The enlivening of the spirit of the society can be achieved only through actions, initiatives and performances which invigorate the collective expectations about positive outcomes in both short-run and long memory. In a modern democratic context, such enlivening can be achieved only through the functioning, performance and performance-based promises of the state and her institutions. An individual or a household may maintain a cattle despite absence of economic returns, but the state cannot and should not do so; the state has to be necessarily driven by the objective of enhancing the collective well-being and affect positive improvements in the collective long memory.

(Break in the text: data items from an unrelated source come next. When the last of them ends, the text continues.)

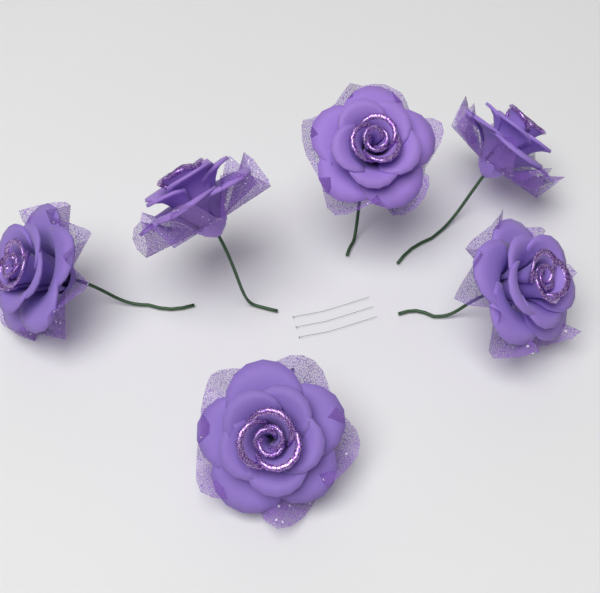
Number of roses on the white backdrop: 6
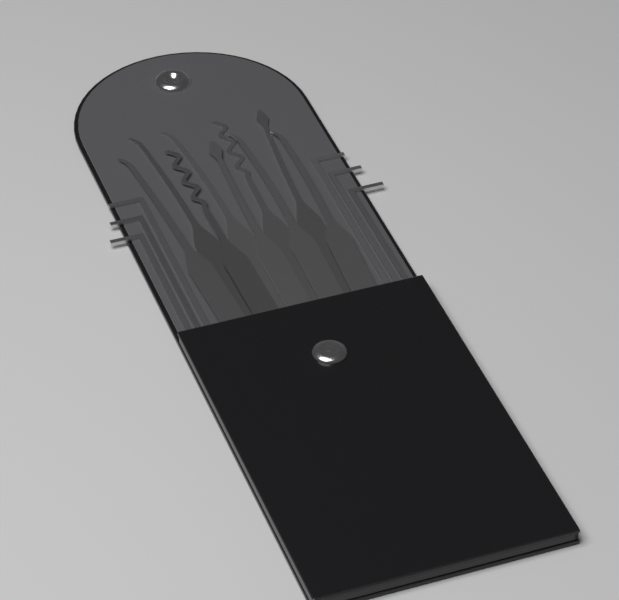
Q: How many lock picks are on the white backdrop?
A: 9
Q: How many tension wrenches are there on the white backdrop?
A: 6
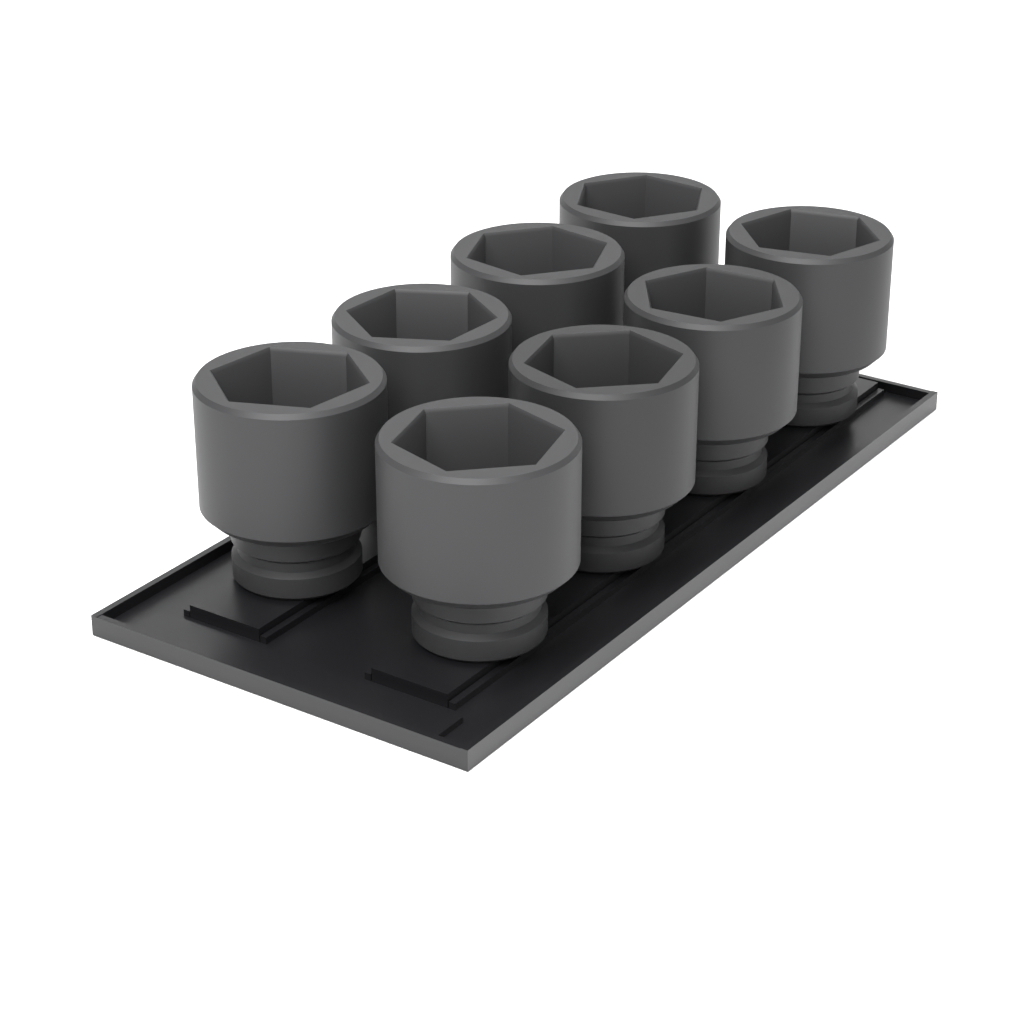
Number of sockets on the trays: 8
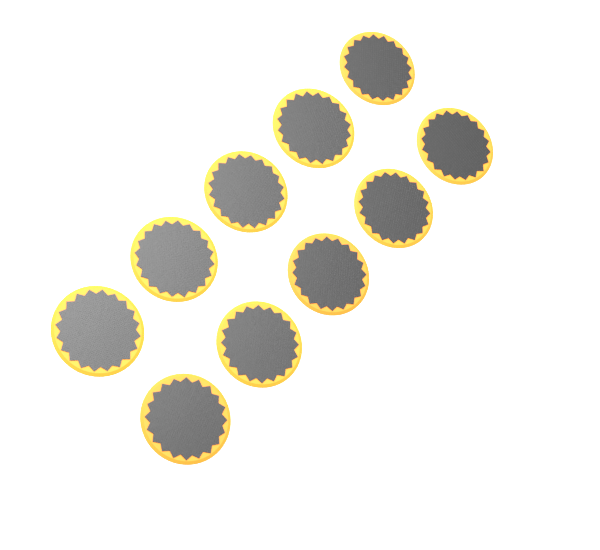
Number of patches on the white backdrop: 10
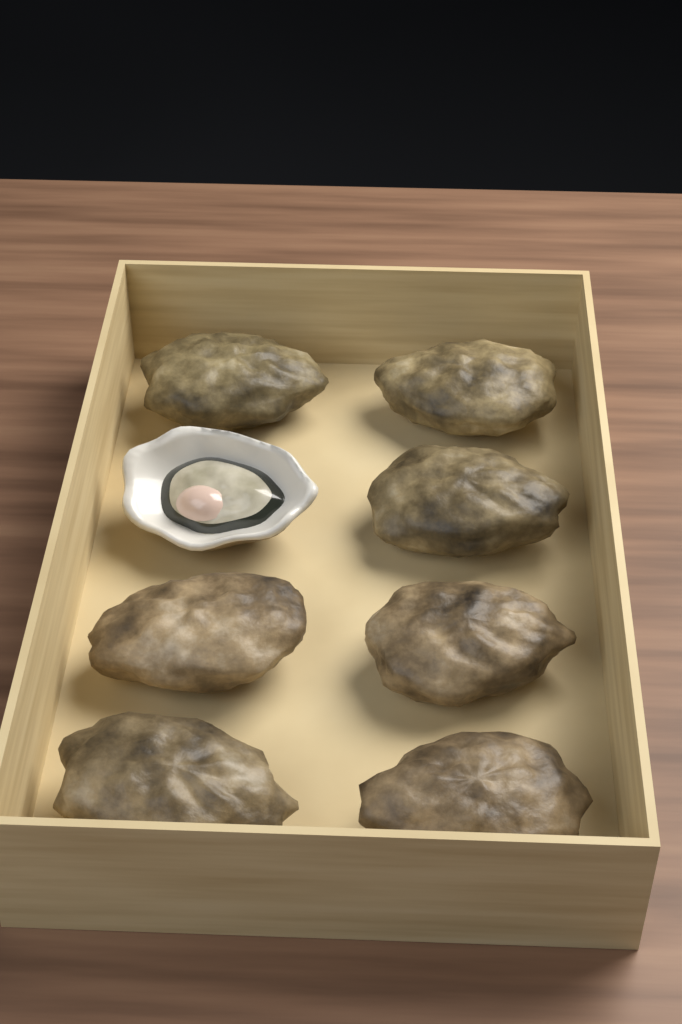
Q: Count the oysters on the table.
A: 8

Now the relevant question before us is how has been the character of state functioning and performances in so far as they impact on the collective long memory and collective expectations for future. I would like to talk of two instances here. One is the presentation of the head of the people of Manipur in the pre-Budget discussions with the Finance Minister of India. The second one is the news of the emergence of an Autonomous College in Manipur. Both are significant news items and both have terribly failed to enliven the spirits of the people; the first one in a limited extent and the second in a widespread nature.
It is definitely interesting and important that the head of the people of Manipur was there in a Pre-Budget Discussion of the Finance Minister of India. So far so good. But when the newspapers reported the themes and contents of the presentation of the Chief Minister of Manipur, the whole spirit of positive expectations gets dissipated. We are not to blame the Chief Minister here for these only betray the weaknesses and absence of appropriate understanding of contexts by the bureaucracy of the provincial government. The proposals are perfectly all right if the Chief Minister were interacting with the Finance Commission or the Planning Commission of India. However it was a case of the provincial head interacting with the Finance Minister of India on the national budget. The orientation and issues to be tackled by the national Budget are very different from what the proposals of the province’s Chief Minister desired to be addressed. The concern for macro approach and policy orientation of a national budget should have been digested by the bureaucracy performing the state functions in Manipur and accordingly prepare the proposals of the Chief Minister. There are ample ways to respect the policy orientation of the new government at the Centre and put forth proposals for policy initiatives to address the specific issues of Manipur within a larger framework. Unfortunately, the provincial bureaucracy seems to have confused the institutions and processes of the country, and reduced the intervention of the head of the people of Manipur to a non-starter.
The second major development is the news of a college in Manipur attaining the status of an Autonomous College. The news per se is definitely a positive news. But the question to be answered is: Did this news enliven the spirit of the people of Manipur in so far as higher education is concerned? Without mincing words, we can say that it did not. By any yardstick, it definitely was not a First Best choice decision of Manipur. It definitely did not have the spirit-enlivening impact it could have if it were the D. M. College or the Imphal College. To this extent the challenge before the new Autonomous College is definitely heightened, and we do wish the institution rises to the occasion. Here a brief on what has happened to higher education in Manipur would be of relevance. The late 1960s and the entire period of 1970s were the heyday of expansion of facilities for higher education in Manipur. Unfortunately, this quantitative expansion was not followed by qualitative improvements as required by institutional enhancement and social progression. The social outcome today is that higher education in Manipur is in absolute shambles; the decline is visible daily. Today we may not worry, but two or so decades from now the society would pay the price in terms of lack of competitiveness and inability to face the challenge of compression of space and time; the long memory impact has much to worry about.